A possible explanation for consumers’ apathy is given in an article published in the December 2004 issue of Nonprofit and Voluntary Sector Quarterly: One-third of Americans don’t know what a nonprofit is. The study also showed that Americans who don’t know have less favorable attitudes toward nonprofit hospitals and health insurance plans than those who do. Perhaps most dismaying for nonprofits, explaining nonprofit ownership to those who did not previously understand it makes them even less favorable toward nonprofit healthcare. Those with some prior knowledge of nonprofits, in contrast, like them more when given the additional information.

“My speculation about this result would be that when you take someone’s area of ignorance and try to explain things to them, you might just antagonize them,” said the study’s lead author, Mark Schlesinger of Yale and Rutgers universities.

Lawrence’s experiences at Kaiser led him to a similar explanation: “Americans are socialized to believe in the benefits of a for-profit, capitalist approach, and are therefore suspicious of nonprofits. Many just don’t want to hear the facts.”

The facts, said Schlesinger, are that “there is no evidence that for-profit institutions, on average, provide better care than nonprofits for any medical service.” He added that there are healthcare services for which nonprofits decidedly outperform for-profits, such as nursing homes.

For this study, the researchers – who also included Shannon Mitchell of Yale and the New York Academy of Medicine and Bradford Gray of the New York Academy of Medicine – randomly sampled 5,000 Americans with private health insurance, statistically weighting their responses so that they would represent the attitudes of all privately insured Americans.

Overall, the survey respondents were ambivalent toward nonprofits. “There are some things that people would say nonprofits are better at, such as being humane and fair,” reported Schlesinger. “However, people seem to think that for-profits do a better job of providing quality care,” despite the lack of evidence for this belief.

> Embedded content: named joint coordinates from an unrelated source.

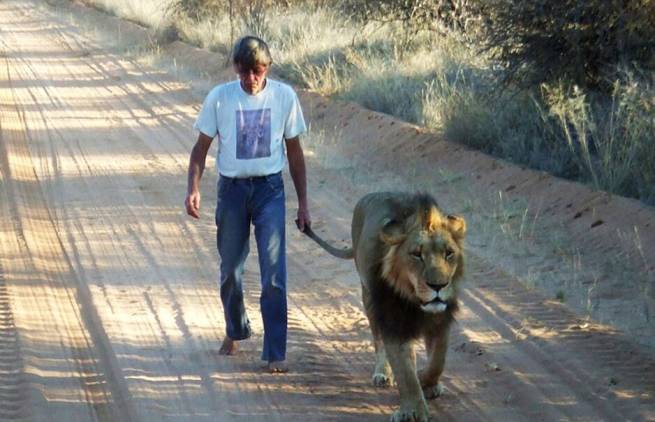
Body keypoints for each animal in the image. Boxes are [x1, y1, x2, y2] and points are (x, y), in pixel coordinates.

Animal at [302, 192, 466, 422]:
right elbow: (405, 372)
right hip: (369, 299)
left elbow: (437, 361)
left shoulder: (440, 320)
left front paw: (427, 382)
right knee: (378, 340)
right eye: (417, 254)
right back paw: (382, 373)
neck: (415, 301)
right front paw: (413, 411)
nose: (438, 286)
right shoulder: (392, 321)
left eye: (448, 253)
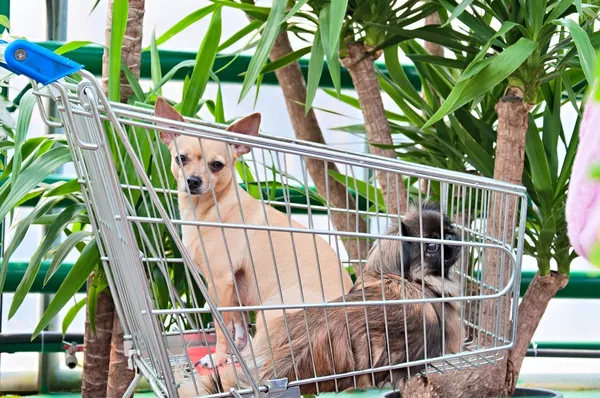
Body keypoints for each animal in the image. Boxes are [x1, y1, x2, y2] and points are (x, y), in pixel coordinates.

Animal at [152, 98, 354, 372]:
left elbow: (222, 326)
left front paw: (218, 357)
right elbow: (237, 323)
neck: (208, 209)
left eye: (217, 165)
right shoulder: (234, 286)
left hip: (272, 310)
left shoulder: (220, 282)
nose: (193, 181)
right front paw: (235, 349)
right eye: (180, 158)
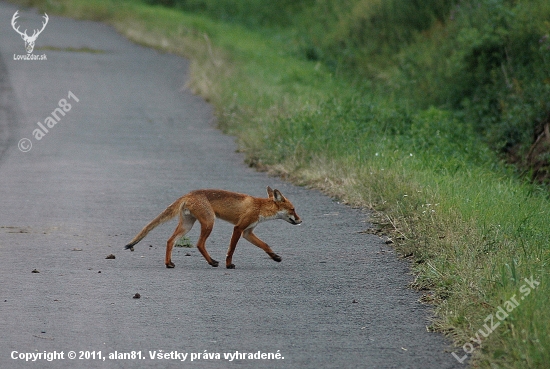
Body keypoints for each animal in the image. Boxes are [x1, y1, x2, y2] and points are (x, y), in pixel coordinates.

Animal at [125, 187, 302, 268]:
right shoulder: (238, 228)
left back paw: (169, 263)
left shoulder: (247, 232)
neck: (259, 207)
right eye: (293, 209)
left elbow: (265, 245)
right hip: (209, 222)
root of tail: (189, 193)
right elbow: (231, 249)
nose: (300, 221)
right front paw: (229, 264)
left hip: (187, 225)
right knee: (199, 244)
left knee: (170, 241)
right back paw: (212, 262)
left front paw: (275, 257)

The article clears no direct path to improving the public’s knowledge and attitudes regarding nonprofits, since the knowledge they proffered seemed to backfire for those groups that needed it the most. Nevertheless, Schlesinger noted, they should inform consumers of their ownership status through more aggressive marketing.

Lawrence, on the other hand, decided against broadcasting Kaiser’s nonprofit status. “When people switch to Kaiser, it’s because of its price and benefits. And if they stay with Kaiser, it’s because of their experiences there, not because of its nonprofit status.”